Perhaps you are too reasonable or
too unreasonable with him."
The countess got into a hackney-coach and was driven rapidly to the
newspaper office. At that hour the huge apartments which they occupied
in an old mansion in the rue Feydeau were deserted; not a soul was
there but the watchman, who was greatly surprised to see a young and
pretty woman hurrying through the rooms in evident distress. She asked
him to tell her where was Monsieur Nathan.

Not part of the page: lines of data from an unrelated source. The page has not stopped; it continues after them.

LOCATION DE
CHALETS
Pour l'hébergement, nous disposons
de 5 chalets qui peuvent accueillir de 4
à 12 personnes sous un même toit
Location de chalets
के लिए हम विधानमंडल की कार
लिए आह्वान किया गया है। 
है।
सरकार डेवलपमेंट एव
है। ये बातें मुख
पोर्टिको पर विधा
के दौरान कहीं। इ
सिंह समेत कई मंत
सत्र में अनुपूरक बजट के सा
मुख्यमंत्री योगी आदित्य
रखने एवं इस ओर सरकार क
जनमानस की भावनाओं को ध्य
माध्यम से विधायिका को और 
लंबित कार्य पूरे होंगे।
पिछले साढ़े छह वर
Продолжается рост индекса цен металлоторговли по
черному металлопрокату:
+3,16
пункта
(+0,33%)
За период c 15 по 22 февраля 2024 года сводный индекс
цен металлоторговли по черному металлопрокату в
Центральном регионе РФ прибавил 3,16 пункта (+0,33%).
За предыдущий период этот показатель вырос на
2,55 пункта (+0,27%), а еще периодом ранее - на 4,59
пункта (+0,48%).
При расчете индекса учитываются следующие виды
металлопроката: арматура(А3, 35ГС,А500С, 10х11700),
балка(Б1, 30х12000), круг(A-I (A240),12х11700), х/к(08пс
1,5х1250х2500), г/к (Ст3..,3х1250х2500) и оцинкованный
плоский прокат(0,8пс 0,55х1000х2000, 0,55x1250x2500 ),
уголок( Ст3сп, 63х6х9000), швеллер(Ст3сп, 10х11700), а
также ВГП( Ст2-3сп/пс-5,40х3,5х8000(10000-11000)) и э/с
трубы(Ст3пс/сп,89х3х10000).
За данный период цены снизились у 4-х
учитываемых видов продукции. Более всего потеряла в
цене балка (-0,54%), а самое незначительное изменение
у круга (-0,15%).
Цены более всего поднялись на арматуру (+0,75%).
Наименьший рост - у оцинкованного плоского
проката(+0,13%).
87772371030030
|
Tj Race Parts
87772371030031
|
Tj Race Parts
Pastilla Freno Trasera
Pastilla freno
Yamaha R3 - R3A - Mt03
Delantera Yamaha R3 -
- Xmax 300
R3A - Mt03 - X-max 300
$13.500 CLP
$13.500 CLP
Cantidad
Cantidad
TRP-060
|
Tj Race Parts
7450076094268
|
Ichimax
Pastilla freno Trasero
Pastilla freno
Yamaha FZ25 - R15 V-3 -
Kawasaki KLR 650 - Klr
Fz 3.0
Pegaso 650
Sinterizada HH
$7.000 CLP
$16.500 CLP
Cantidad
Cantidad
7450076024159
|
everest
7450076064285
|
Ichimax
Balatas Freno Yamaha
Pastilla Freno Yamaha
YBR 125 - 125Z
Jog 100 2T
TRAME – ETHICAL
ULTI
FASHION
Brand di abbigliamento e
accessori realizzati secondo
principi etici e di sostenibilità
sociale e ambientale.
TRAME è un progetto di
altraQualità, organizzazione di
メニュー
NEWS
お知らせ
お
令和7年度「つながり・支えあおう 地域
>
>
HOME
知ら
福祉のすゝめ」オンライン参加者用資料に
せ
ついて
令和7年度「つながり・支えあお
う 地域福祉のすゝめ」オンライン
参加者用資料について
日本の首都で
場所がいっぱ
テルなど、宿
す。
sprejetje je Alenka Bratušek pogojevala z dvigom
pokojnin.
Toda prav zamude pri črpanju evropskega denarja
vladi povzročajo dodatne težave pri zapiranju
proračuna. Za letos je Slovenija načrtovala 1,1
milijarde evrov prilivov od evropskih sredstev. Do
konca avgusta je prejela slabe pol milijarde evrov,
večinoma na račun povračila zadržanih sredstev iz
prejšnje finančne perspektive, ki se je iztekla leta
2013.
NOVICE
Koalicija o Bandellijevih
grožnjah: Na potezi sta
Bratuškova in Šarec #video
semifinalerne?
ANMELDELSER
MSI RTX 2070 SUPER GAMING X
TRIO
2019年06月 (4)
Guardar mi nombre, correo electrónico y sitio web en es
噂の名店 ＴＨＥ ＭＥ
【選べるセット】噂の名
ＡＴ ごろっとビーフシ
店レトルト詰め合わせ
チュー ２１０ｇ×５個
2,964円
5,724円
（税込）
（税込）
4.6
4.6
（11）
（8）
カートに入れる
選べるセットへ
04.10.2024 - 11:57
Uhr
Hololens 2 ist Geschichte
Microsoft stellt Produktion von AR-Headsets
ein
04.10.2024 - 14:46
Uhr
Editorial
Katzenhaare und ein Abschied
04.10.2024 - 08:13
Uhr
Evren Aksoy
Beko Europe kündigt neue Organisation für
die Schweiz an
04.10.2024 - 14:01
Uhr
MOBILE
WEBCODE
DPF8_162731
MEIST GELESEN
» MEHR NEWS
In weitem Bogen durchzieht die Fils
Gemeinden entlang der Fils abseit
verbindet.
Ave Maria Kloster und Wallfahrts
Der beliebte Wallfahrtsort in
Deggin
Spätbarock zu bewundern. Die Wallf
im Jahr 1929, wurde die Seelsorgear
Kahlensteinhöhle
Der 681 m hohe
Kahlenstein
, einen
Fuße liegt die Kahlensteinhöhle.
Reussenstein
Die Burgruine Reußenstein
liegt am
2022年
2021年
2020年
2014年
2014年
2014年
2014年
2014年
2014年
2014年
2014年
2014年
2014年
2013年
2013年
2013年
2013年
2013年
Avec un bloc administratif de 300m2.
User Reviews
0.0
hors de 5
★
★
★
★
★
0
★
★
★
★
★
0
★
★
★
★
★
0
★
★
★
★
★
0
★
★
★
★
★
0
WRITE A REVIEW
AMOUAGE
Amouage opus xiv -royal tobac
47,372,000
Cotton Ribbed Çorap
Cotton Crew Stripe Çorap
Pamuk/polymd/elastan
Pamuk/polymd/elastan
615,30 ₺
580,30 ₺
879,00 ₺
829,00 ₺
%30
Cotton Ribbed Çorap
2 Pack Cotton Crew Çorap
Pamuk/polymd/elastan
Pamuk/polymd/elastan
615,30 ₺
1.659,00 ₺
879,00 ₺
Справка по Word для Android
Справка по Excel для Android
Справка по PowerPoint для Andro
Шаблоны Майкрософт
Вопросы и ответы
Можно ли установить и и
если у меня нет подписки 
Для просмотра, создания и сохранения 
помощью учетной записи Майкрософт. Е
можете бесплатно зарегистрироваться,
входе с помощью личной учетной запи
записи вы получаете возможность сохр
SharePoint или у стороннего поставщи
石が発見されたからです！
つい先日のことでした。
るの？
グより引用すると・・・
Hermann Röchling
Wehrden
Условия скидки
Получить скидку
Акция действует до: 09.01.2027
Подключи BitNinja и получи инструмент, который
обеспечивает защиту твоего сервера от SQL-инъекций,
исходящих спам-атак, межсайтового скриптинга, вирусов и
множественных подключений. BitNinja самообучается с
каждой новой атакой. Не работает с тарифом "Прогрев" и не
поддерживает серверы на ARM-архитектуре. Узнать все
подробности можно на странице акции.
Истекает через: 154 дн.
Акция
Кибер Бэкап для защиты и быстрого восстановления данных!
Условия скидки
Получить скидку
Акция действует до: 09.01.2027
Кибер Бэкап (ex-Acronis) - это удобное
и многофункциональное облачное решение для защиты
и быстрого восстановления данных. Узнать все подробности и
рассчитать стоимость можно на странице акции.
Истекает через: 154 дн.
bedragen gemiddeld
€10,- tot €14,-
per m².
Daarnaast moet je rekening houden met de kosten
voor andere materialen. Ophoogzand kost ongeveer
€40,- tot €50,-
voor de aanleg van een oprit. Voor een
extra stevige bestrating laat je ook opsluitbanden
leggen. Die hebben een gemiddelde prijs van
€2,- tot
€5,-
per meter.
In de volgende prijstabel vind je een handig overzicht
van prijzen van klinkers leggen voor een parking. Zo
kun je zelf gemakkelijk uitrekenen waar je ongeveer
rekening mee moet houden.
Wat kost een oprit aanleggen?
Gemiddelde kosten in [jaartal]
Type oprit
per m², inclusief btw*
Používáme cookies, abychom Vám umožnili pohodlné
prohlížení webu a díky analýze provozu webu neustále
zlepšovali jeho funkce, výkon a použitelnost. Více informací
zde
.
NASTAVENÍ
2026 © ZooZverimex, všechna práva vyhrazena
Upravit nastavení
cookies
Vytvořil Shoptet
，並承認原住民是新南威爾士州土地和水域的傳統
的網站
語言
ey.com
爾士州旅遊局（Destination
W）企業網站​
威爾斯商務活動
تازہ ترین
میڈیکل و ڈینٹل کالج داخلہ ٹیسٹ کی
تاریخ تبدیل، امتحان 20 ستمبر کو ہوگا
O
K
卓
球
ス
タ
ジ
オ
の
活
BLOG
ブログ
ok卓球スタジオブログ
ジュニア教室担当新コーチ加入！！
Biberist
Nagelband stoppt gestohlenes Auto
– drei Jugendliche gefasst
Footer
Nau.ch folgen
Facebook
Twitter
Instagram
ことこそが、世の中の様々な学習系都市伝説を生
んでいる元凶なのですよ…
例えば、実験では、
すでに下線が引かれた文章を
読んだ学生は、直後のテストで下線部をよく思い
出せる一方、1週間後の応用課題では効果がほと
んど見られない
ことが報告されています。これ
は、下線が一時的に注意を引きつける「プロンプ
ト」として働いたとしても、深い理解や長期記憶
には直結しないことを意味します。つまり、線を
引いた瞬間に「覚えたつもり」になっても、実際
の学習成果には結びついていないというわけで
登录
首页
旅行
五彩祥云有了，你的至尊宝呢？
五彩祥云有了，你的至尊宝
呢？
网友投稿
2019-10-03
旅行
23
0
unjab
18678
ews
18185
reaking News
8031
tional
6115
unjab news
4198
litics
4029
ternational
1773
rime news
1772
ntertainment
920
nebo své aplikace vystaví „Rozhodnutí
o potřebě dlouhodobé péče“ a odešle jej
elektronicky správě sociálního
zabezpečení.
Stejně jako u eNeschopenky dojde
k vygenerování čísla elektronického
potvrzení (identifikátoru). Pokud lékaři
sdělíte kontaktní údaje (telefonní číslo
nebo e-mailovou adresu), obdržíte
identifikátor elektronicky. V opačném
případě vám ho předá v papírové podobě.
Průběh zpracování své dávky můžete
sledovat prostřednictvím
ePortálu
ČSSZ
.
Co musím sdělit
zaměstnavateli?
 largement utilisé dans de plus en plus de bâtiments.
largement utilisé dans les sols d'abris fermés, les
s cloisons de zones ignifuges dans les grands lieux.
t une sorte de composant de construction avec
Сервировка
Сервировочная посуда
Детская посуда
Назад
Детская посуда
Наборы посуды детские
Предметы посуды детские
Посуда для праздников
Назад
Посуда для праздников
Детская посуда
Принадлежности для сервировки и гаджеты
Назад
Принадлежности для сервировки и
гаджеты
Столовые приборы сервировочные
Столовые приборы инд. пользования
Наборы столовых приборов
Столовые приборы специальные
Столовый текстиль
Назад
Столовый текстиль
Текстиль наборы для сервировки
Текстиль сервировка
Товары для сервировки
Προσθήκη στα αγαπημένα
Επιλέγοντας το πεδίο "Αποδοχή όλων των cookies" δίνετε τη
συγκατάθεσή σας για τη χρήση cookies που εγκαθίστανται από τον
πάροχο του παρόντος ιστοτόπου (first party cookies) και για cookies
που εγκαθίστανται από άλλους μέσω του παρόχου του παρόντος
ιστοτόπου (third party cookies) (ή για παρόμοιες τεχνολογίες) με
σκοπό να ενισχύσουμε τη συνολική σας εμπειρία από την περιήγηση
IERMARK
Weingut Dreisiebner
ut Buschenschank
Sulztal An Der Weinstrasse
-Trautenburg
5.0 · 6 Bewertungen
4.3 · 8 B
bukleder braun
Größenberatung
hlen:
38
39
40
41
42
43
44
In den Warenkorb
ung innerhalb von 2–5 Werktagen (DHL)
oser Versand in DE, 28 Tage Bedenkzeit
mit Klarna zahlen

"At Mademoiselle Florine's, probably," replied the man, taking Marie
for a rival who intended to make a scene.
"Where does he work?"
"In his office, the key of which he carries in his pocket."
"I wish to go there."
The man took her to a dark little room looking out on a rear
court-yard. The office was at right angles. Opening the window of the
room she was in, the countess could look through into the window of the
office, and she saw Nathan sitting there in the editorial arm-chair.
"Break in the door, and be silent about all this; I'll pay you well,"
she said. "Don't you see that Monsieur Nathan is dying?"
The man got an iron bar from the press-room, with which he burst in
the door. Raoul had actually smothered himself, like any poor
work-girl, with a pan of charcoal. He had written a letter to Blondet,
which lay on the table, in which he asked him to ascribe his death to
apoplexy. The countess, however, had arrived in time; she had Raoul
carried to her coach, and then, not knowing where else to care for
him, she took him to a hotel, engaged a room, and sent for a doctor.